Carlos Hernández / Disruptivo Mx

En un estado donde el 72% del territorio es indígena y resguarda la mayor biodiversidad del país, defender la tierra se ha convertido en una actividad de alto riesgo.

Mientras autoridades federales intentan frenar desarrollos inmobiliarios ilegales en zonas costeras de Oaxaca, como Manialtepec, quienes vigilan estos procesos desde las comunidades enfrentan una ola de violencia sin precedentes.

El costo de la defensa comunitaria: Cifras de alarma

Durante el conversatorio “Reconocimiento y protección de personas defensoras de derechos humanos”, la Plataforma de Derechos Humanos Oaxaca reveló datos estremecedores sobre la situación actual en la entidad.

44 personas defensoras han sido agredidas individualmente en los primeros dos años y medio de la actual administración estatal, reportaron las Organizaciones No Gubernamentales.

Se registraron 70 ataques contra grupos, comunidades y movimientos sociales.

27 atentados contra la vida, que incluyen homicidios, ejecuciones extrajudiciales y desapariciones forzadas, han marcado este periodo.

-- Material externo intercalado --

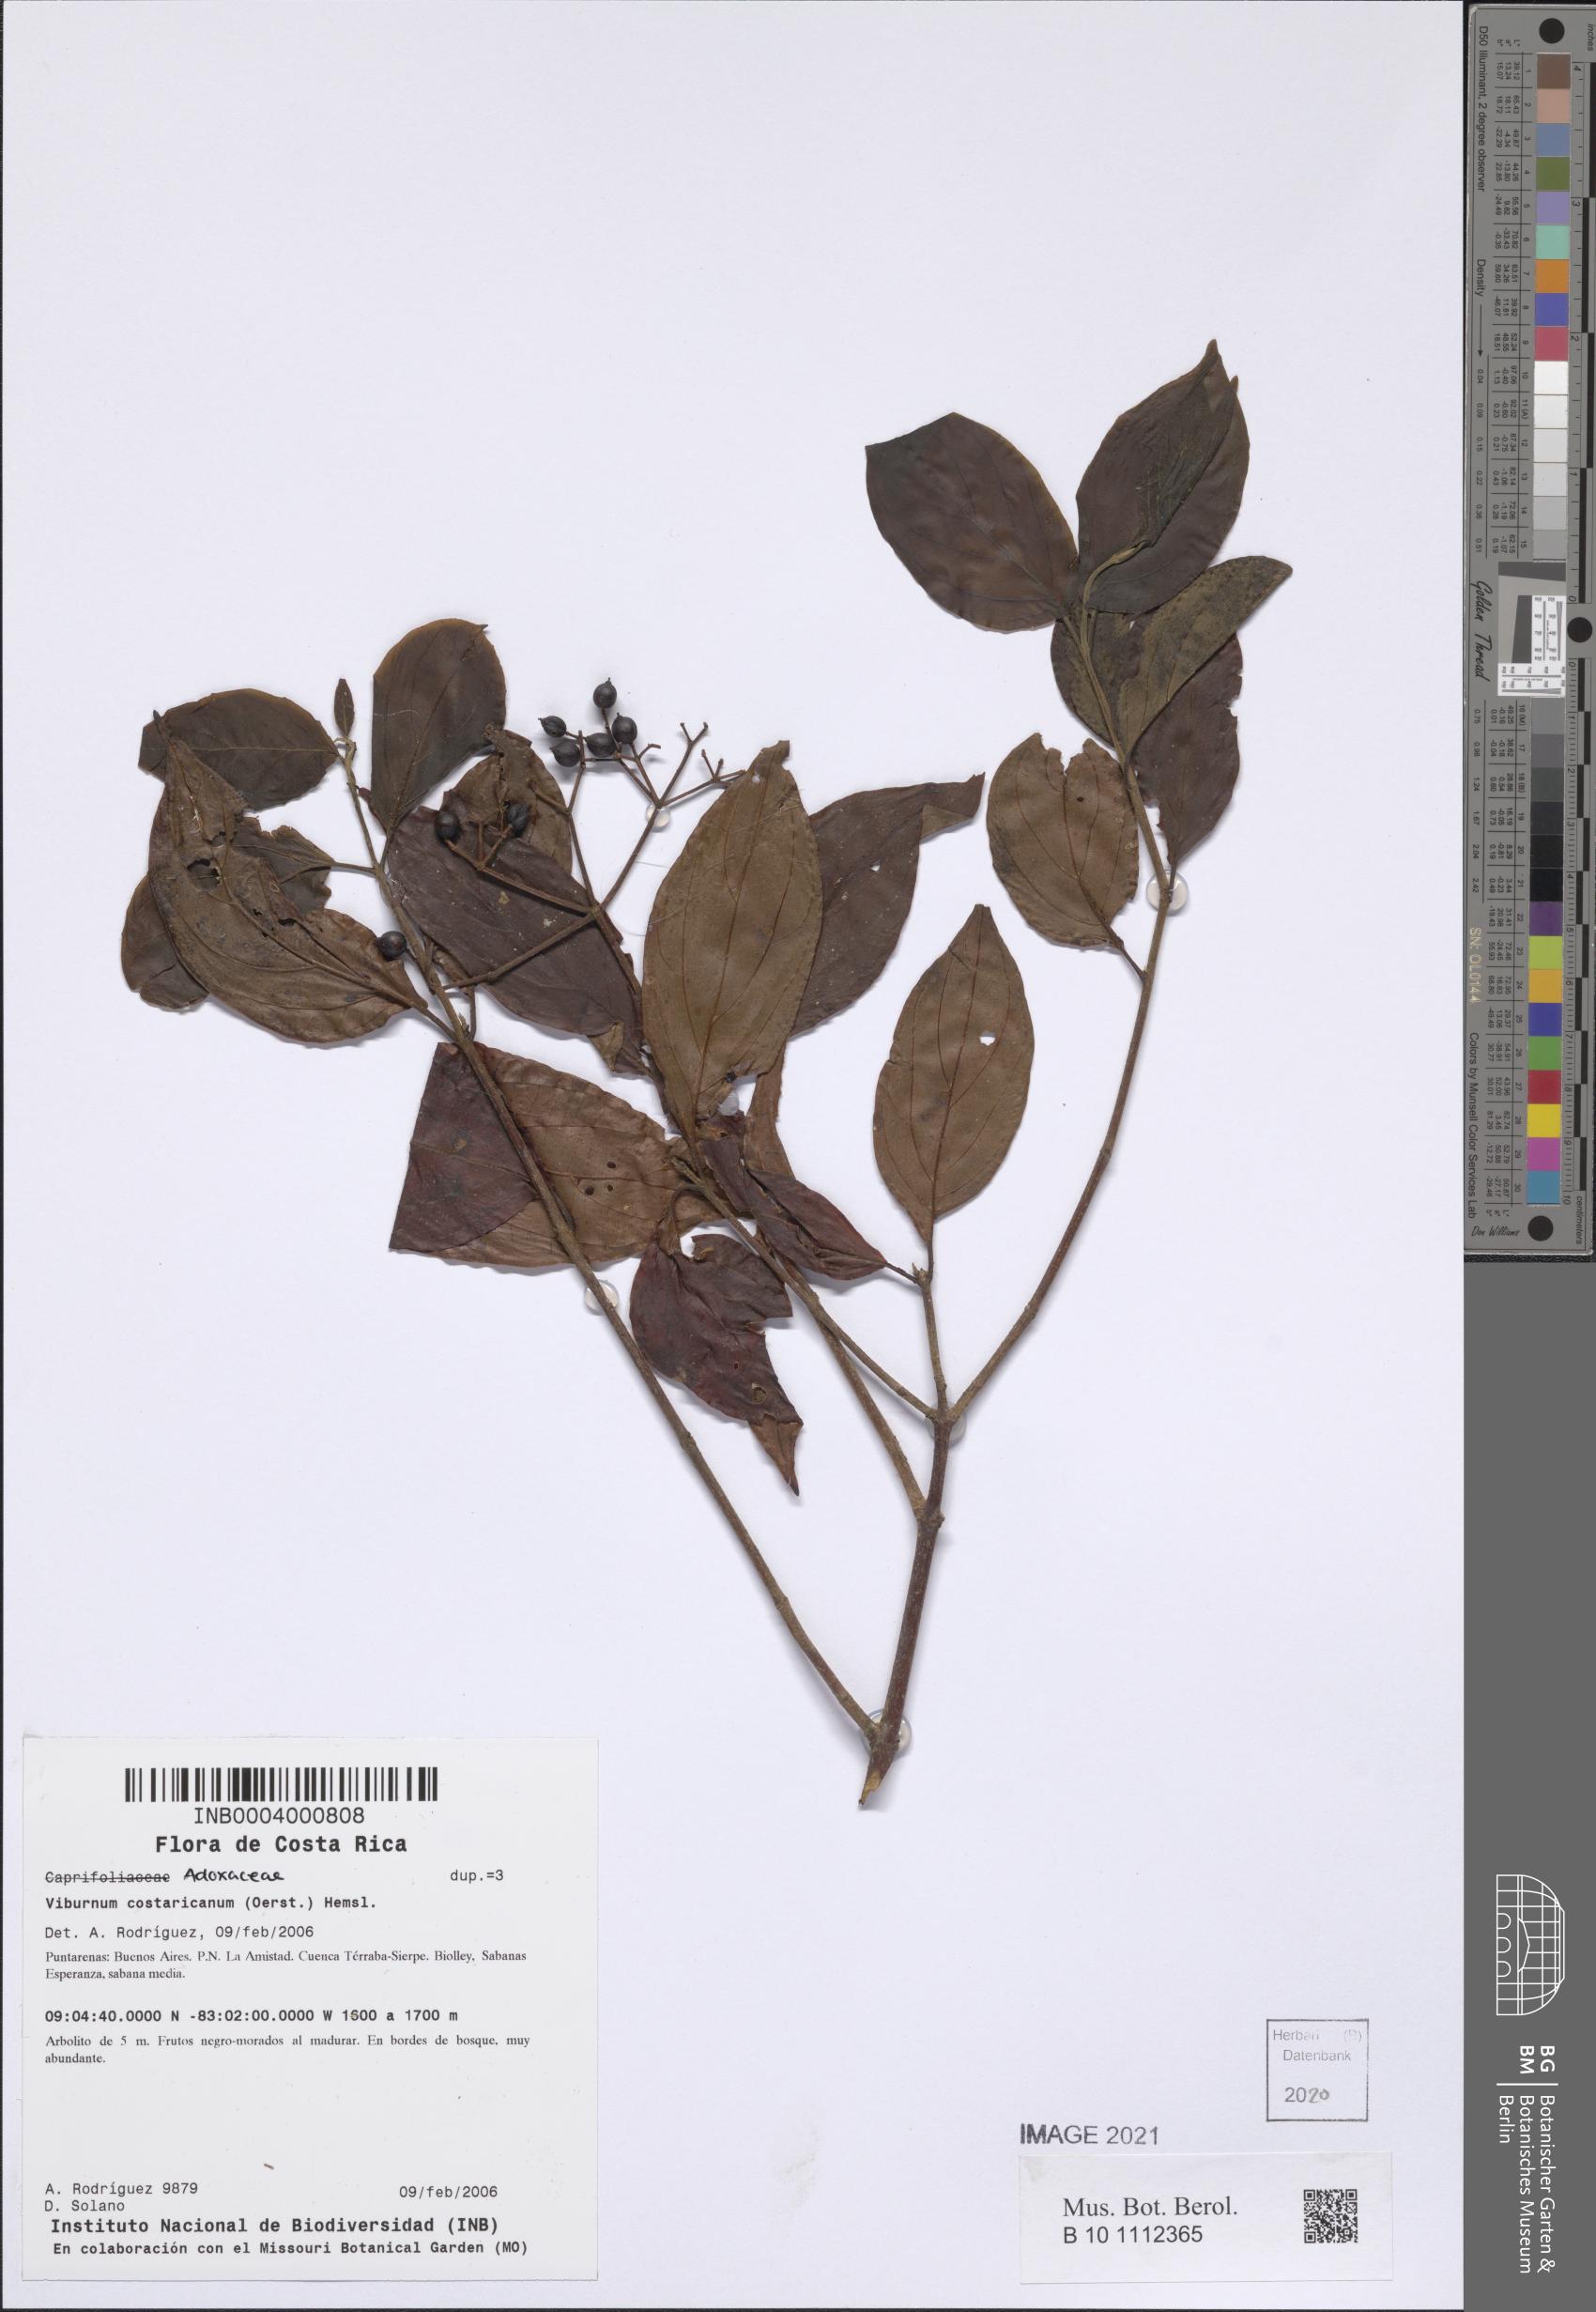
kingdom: Plantae
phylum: Tracheophyta
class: Magnoliopsida
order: Dipsacales
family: Viburnaceae
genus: Viburnum
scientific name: Viburnum costaricanum
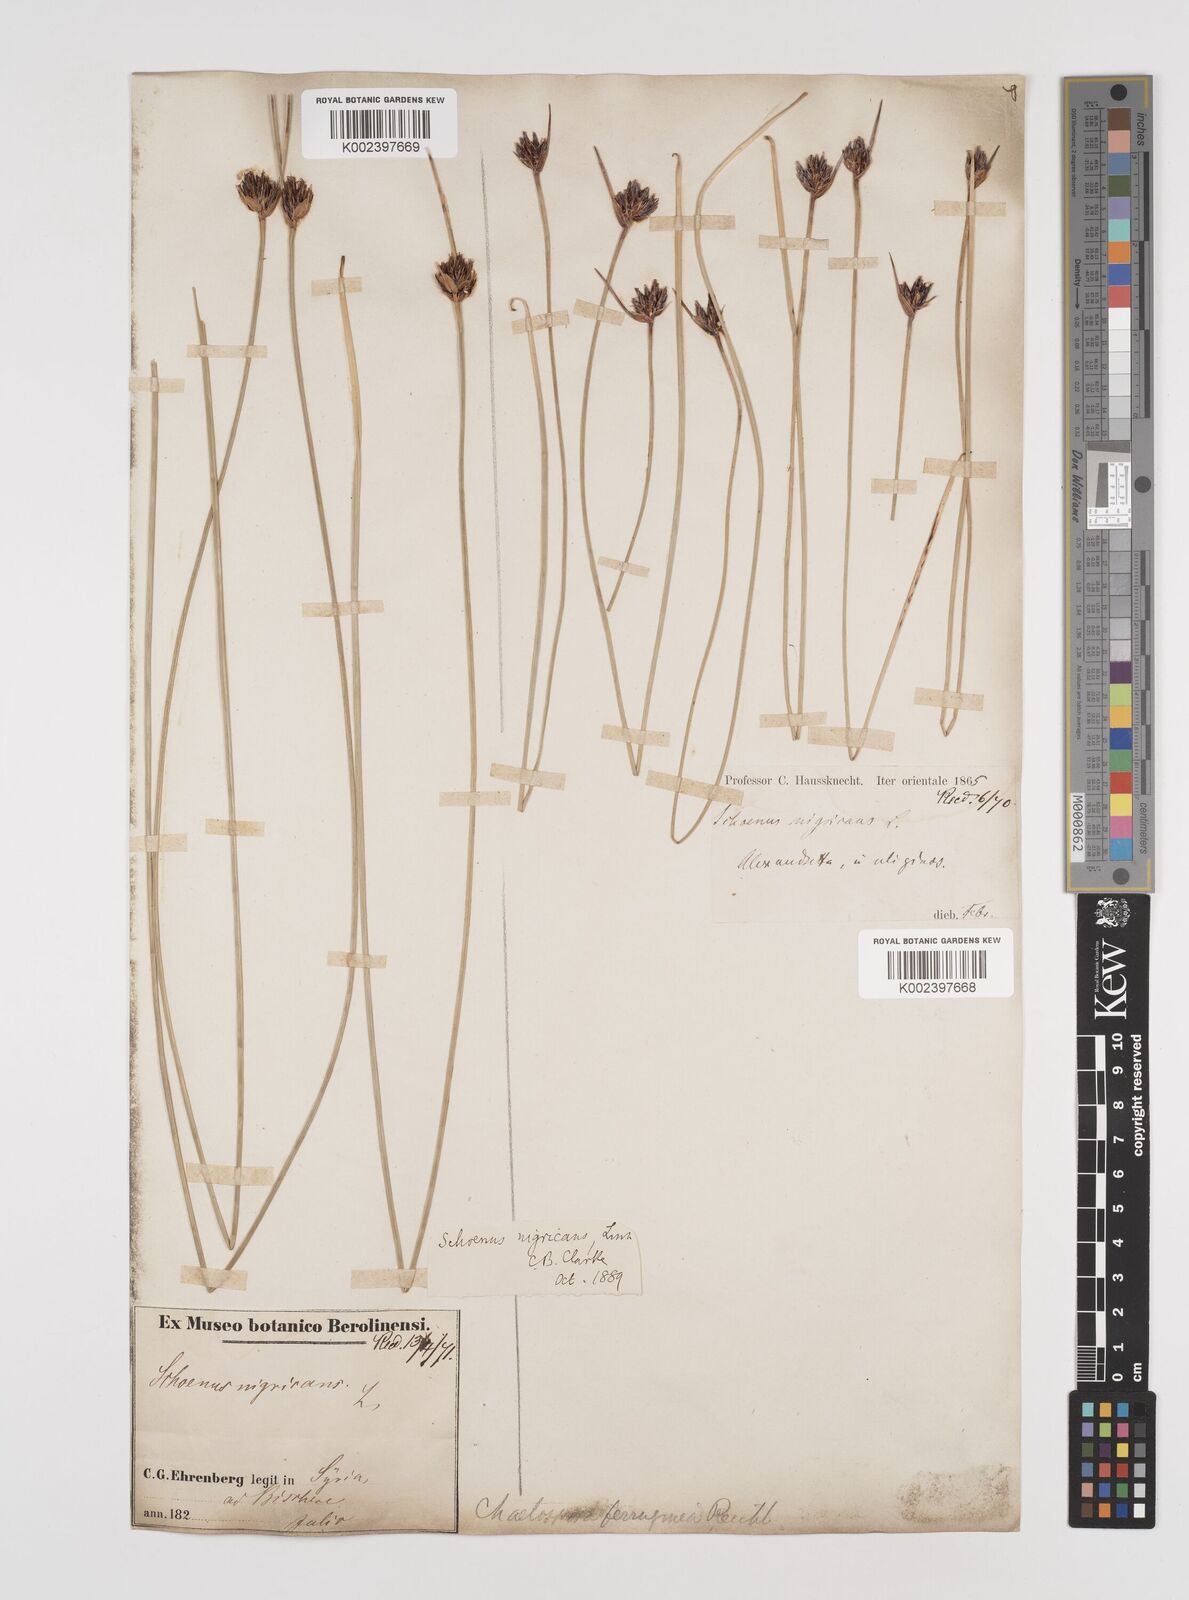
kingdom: Plantae
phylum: Tracheophyta
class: Liliopsida
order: Poales
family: Cyperaceae
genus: Schoenus
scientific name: Schoenus nigricans
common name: Black bog-rush
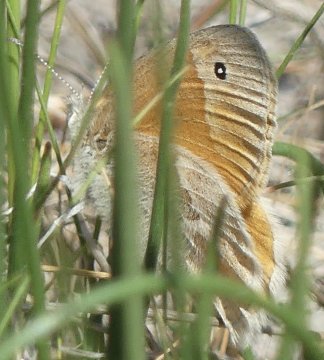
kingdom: Animalia
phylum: Arthropoda
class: Insecta
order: Lepidoptera
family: Nymphalidae
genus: Coenonympha
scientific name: Coenonympha tullia
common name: Large Heath
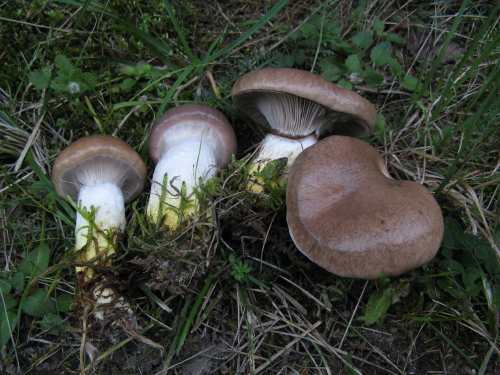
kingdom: Fungi
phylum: Basidiomycota
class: Agaricomycetes
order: Boletales
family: Gomphidiaceae
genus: Gomphidius
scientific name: Gomphidius glutinosus
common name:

De acuerdo con la organización Flor y Canto A.C., en 2024 Oaxaca encabezó la lista nacional de estados con más agresiones contra defensores de tierra y territorio, superando a Chiapas y Michoacán.

Megaproyectos y criminalización: El origen del conflicto

El trasfondo de esta violencia radica en la imposición de megaproyectos en áreas naturales estratégicas. Mariana Patrón, de la Red Oaxaqueña de Mujeres Indígenas, señaló que estas agresiones ocurren en un contexto de racismo institucional e impunidad sistémica.

La defensa de los bienes comunes es frecuentemente criminalizada bajo el argumento estatal de que los recursos naturales pertenecen a la nación, ignorando la autonomía de los pueblos indígenas.

Heridas abiertas: El tejido comunitario roto

La desaparición de activistas sigue siendo el desafío más doloroso, Laura Morales, defensora ayuuk, recordó que el caso de Claudia Uruchurtu Cruz permanece como una «herida abierta» en la entidad.

“Cuando una defensora desaparece, no solo se rompe su historia; se rompe el tejido comunitario y la confianza en el Estado”, expresó Morales durante el encuentro.

Urge una política integral de protección

Oaxaca continúa siendo una de las zonas de mayor riesgo para activistas y periodistas.

De ahí que el llamado de las organizaciones sea claro: no basta con inversiones millonarias  en infraestructura, si no existen condiciones seguras para quienes protegen los derechos fundamentales y el medio ambiente.

La consolidación de políticas públicas que garanticen la vida de las y los defensores es, hoy más que nunca, una deuda pendiente para la democracia en Oaxaca.